— Короткова Арина Владимировна, — заглянул майор в список. — Хорошо, если она дома. А то жди ее непонятно до какого времени. У телевизионщиков рабочий день ненормированный. Приползают домой небось около полуночи.
Им повезло. Соседка из одиннадцатой квартиры была дома. Молодая женщина лет двадцати пяти в черных шелковых брюках и блузке розового цвета с серебристыми разводами… Темные волосы были стянуты сзади в хвост и перехвачены черным бархатным бантом. Короткова сразу пригласила Губарева и Витьку в большую комнату и предложила кофе.
— Спасибо. Не откажемся, — сказал Губарев.
Через пару минут Арина Владимировна принесла им на узком серебряном подносе две чашки кофе и сахарницу.
— Не хотите с коньяком? Или с ромом?
— Нет. Спасибо.
— Дарят ром и коньяк пачками, просто девать некуда. Каждый чиновник или бизнесмен считает хорошим тоном почему-то дарить спиртное. А я его вообще не пью. Берешь интервью…
— Вы журналистка?
— Да.
— Где работаете? В газете?
— На телевидении. Ведущая программы «Экономика, народ и власть». Одновременно делаю репортажи для этой же программы. Работы хватает. Приползаю без ног. Да еще начальство вечно стоит над душой. То тема не очень актуальна, то интервью вышло слабым. Дают по башке при каждом удобном случае… У вас ко мне какое-то дело? — оборвала Арина Владимировна себя на полуслове.
— Да. Убита ваша соседка из квартиры девять. Анжела Викентьева.
Глаза Арины Владимировны расширились.
— Я ничего об этом не знаю. Когда? Как?
— Второго августа. Убили ножом. А потом изуродовали лицо. Убили примерно в девять часов вечера.
— Какой ужас! Я когда-то начинала корреспондентом в программе «Криминальная столица». Бегала в поисках сюжета с утра до ночи. Покажешь труп крупным планом, а начальство: «Не нагнетайте обстановку, не заливайте экран кровью». Как я его заливаю? Что, я должна труп ретушировать и вуальку на лицо накидывать? Чушь собачья.
Витька слегка кашлянул. Губарев повернул к нему голову и увидел, что он с трудом удерживается от смеха.

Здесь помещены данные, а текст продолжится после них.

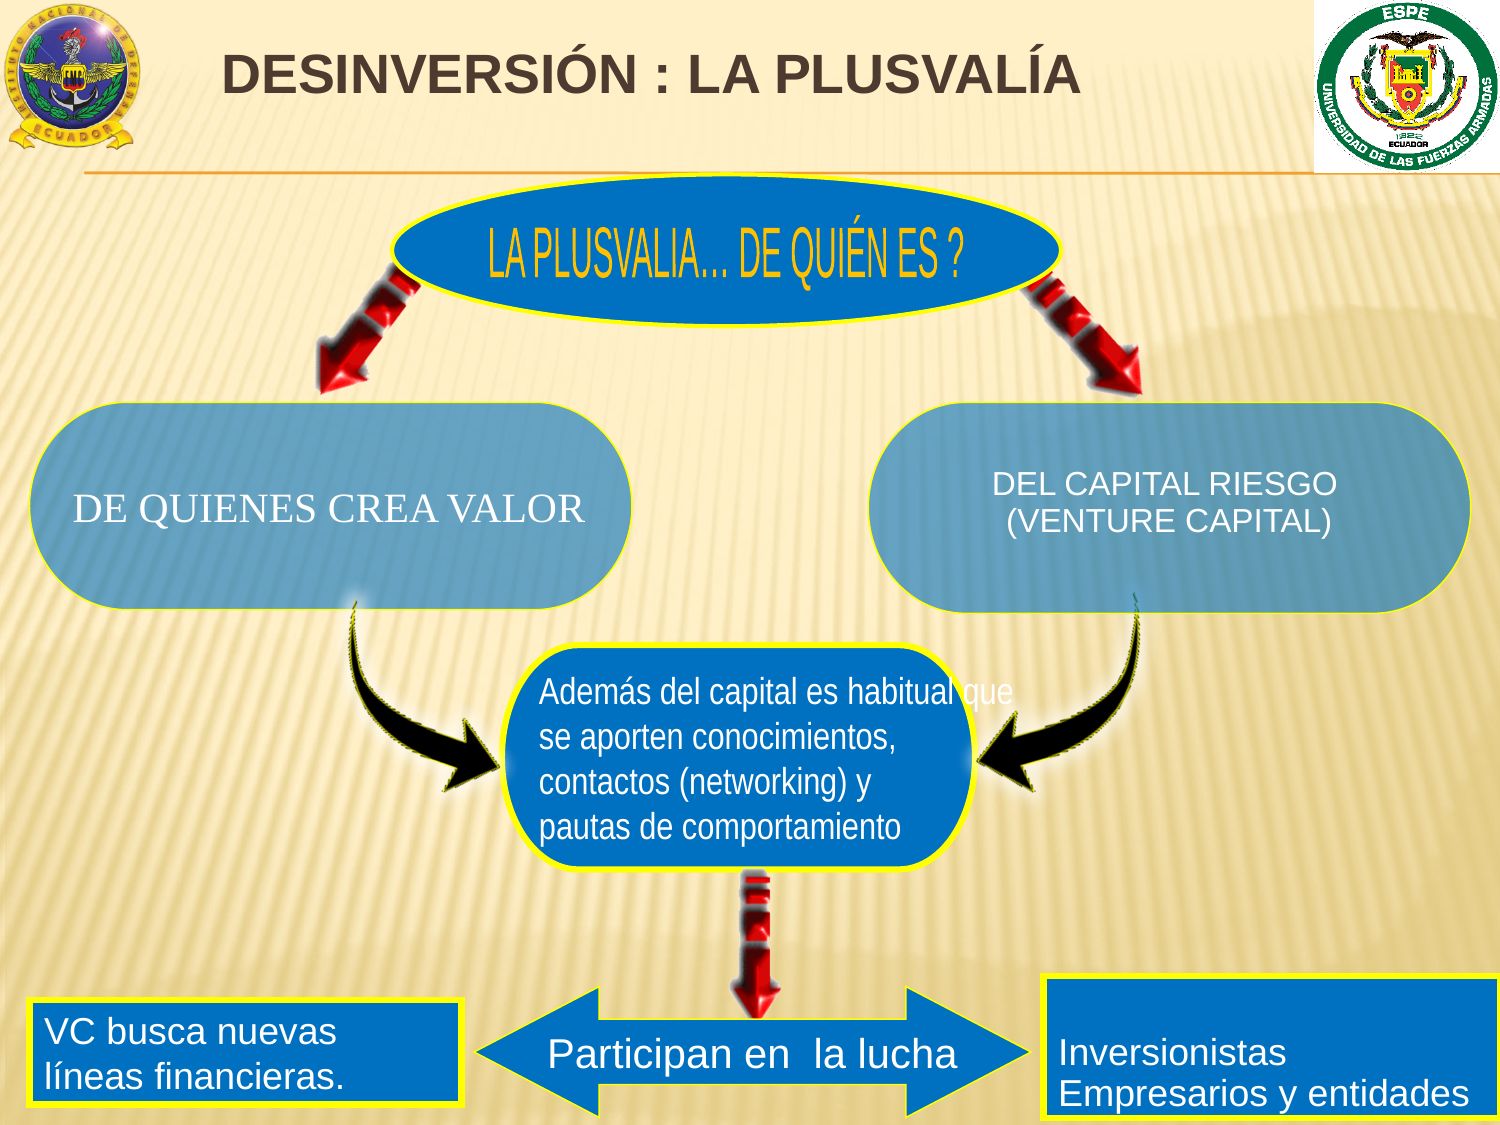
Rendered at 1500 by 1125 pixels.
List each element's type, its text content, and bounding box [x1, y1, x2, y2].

title DESINVERSIÓN : LA PLUSVALÍA [206, 30, 1278, 157]
picture [0, 0, 145, 151]
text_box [29, 174, 1500, 1118]
picture [1314, 0, 1500, 173]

— Куда же деваться от профессиональных проблем и от начальства? — Вопрос Губарева повис в воздухе.
— Если бы начальство было компетентным — на телевидении было бы меньше проблем…
— Естественно! — Губарев решил, что надо повернуть разговор в нужное русло, а то они уклонились от непосредственной темы беседы. — Значит, об убийстве вы ничего не знаете?

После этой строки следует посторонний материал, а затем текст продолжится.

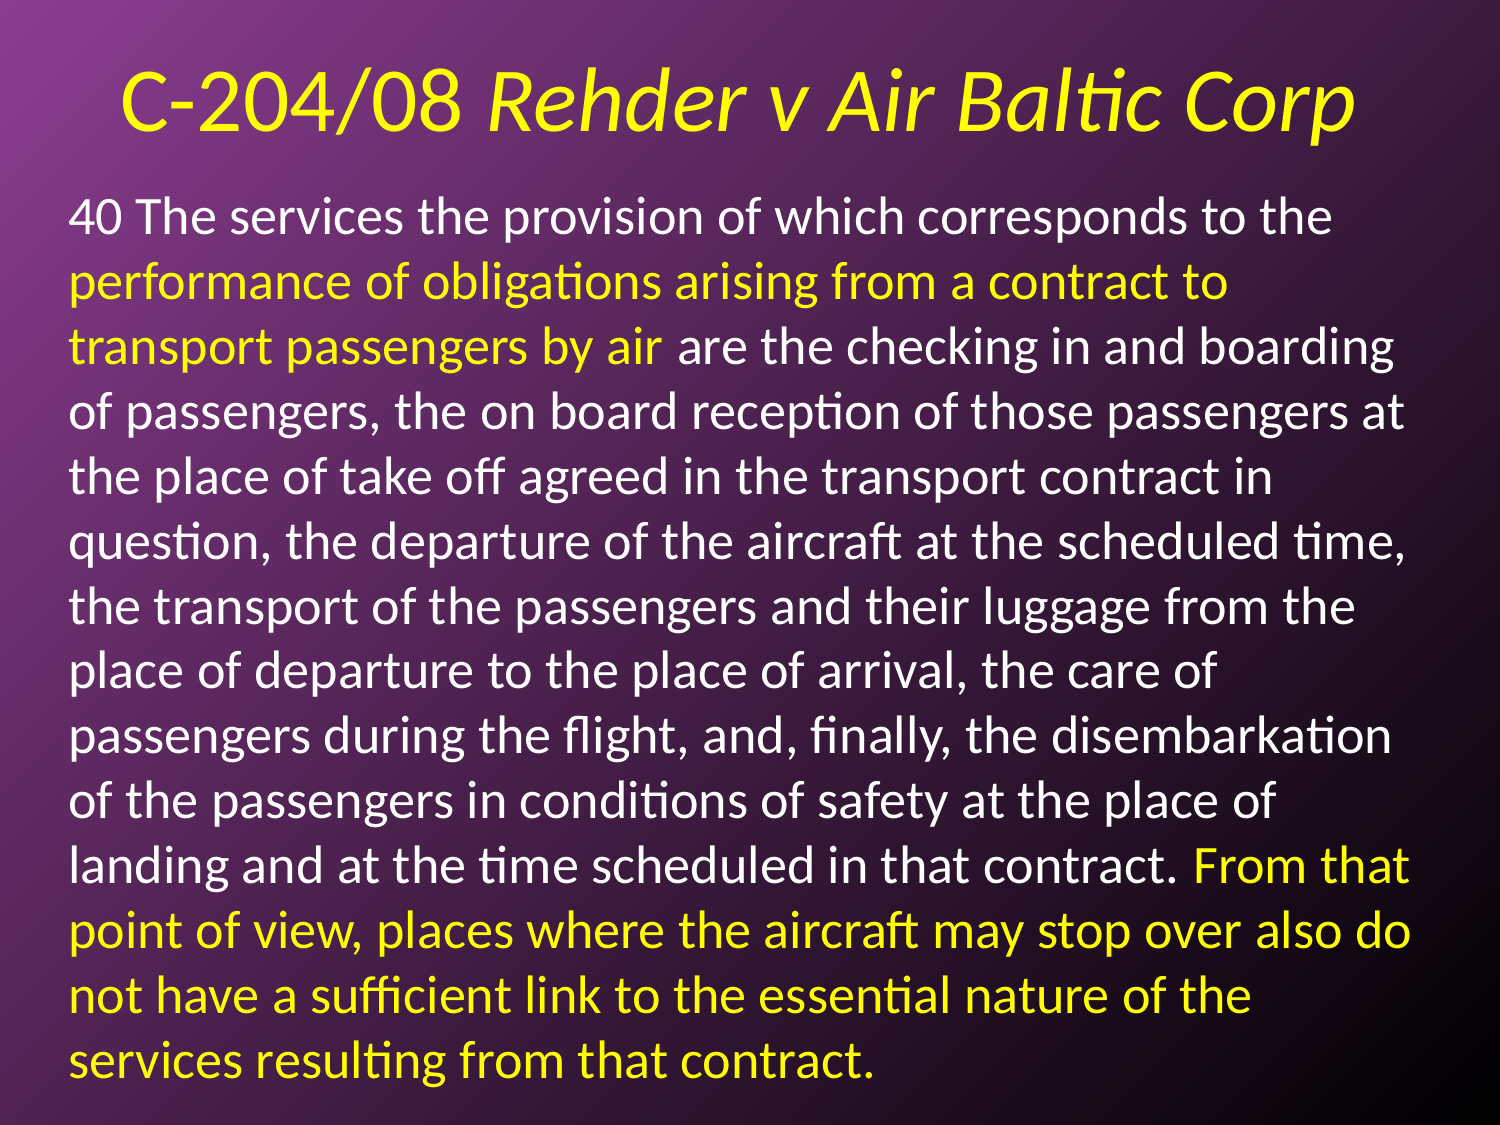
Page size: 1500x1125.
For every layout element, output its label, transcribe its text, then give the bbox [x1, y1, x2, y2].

title C-204/08 Rehder v Air Baltic Corp [0, 0, 1500, 189]
list 40 The services the provision of which corresponds to the performance of obligations arising from a contract to transport passengers by air are the checking in and boarding of passengers, the on board reception of those passengers at the place of take off agreed in the transport contract in question, the departure of the aircraft at the scheduled time, the transport of the passengers and their luggage from the place of departure to the place of arrival, the care of passengers during the flight, and, finally, the disembarkation of the passengers in conditions of safety at the place of landing and at the time scheduled in that contract. From that point of view, places where the aircraft may stop over also do not have a sufficient link to the essential nature of the services resulting from that contract. [53, 172, 1447, 1085]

— Нет. Надо же, как странно! Так бы я успела Таньке Морозовой из «Криминальной хроники» позвонить. Репортаж бы состряпала. Быстренько. Девочка она толковая. Способная. — Слова выскакивали, как из пулемета. Чувствовалось, что профессиональная тема — ее конек, с которого она слазить не собиралась. Есть такие люди, которых хлебом не корми, дай поговорить о работе. — Что явилось причиной убийства? Наркотики, секс, деньги, личные проблемы?
— Пока идет следствие.
— Понятно, понятно, тайна следствия. Ничем не могу вам помочь — не в курсе случившегося.
— Ас убитой вы сталкивались? — И Губарев показал фотографию Анжелы.

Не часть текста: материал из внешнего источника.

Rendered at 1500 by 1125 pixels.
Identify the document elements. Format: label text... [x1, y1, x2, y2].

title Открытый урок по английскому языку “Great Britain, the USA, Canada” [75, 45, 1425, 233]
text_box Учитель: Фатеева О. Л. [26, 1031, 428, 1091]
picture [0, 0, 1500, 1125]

— Симпатичная девушка. Нет. Губарев тяжело вздохнул.
— Точно?
— Точно. У меня профессиональная память на лица. Я так поздно прихожу. Иногда в час ночи, два. Сегодня просто пораньше отпустили. У начальства день рождения. Я побыла немного и ушла домой.
В коридоре Губарев сказал шепотом:
— Телевизионщики как чокнутые на своей работе. Ни о чем больше ни говорить, ни думать не могут. На уме только работа, работа…
— Говорят, телевидение, как наркотик, засасывает.
— Оно и видно, что некоторых засосало. Безвозвратно. Все как кроты в своей работе. Ничего не видят, что творится вокруг, ничего не слышат… — проворчал Губарев. — Остается надежда на «гангстера». Вдруг он сообщит что-то полезное.
Но в квартире восемь дверь им никто не открыл.
«Гангстера» они застали только на следующий день. Губарев заранее договорился с Маркеловой, что, как только тот поднимется к своей девице, охранница сразу свяжется с ними. И они подъедут. Можно было, конечно, сначала побеседовать с девушкой, но тогда бы она предупредила Сапрыкина. Их надо было «взять» вдвоем. Врасплох.
Зрелище это было весьма жалкое. Сапрыкин перепугался до смерти. Он что-то жалко лепетал о том, что ни в чем не виноват. И ни в чем не замешан. Но невооруженным глазом было видно, что он до печеночных колик боится огласки. И готов пойти на все, чтобы ее избежать.